_About this task_
Count how many lines below include the string "enableScanOut". Only that number should appear in the reply.

[[ Records for this task open ]]

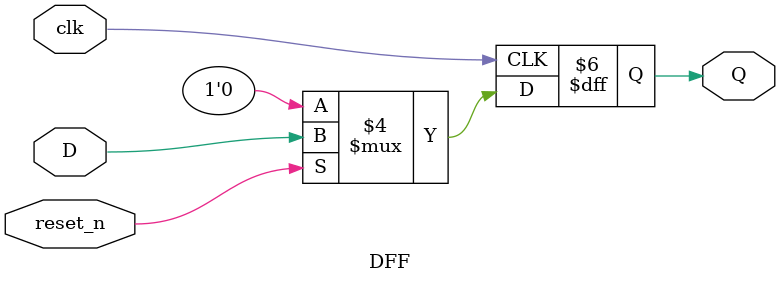
<source format=v>
`timescale 1ns / 1ps

module testcontroller(
                input wire            clk,
				    input wire            secure_mode,
					 input wire            test_mode,
					 input wire            reset_n,
                output wire           enableScanIn,
				    output wire           enableScanOut,
				    output wire           loadkey,
				    output wire           scan_mode
               );
wire FFin;
wire FFout;
					
DFF register(
             .reset_n(reset_n),
             .clk(clk),
				 .D(FFin),
				 .Q(FFout));

assign FFin = secure_mode | FFout;
assign loadkey = FFout;
assign enableScanIn = ~FFout;
assign enableScanOut = ~FFout;
assign scan_mode = test_mode & ~FFout;

endmodule

module DFF(
           input wire clk,
			  input wire reset_n,
			  input wire D,
			  output reg Q
			  );

always @ (posedge clk) begin
	if(reset_n == 1) begin
		Q <= D;
		end
	else begin
		Q <= 1'b0;
		end
end
endmodule
</source>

[[ Records for this task closed ]]

_Solved problem_
2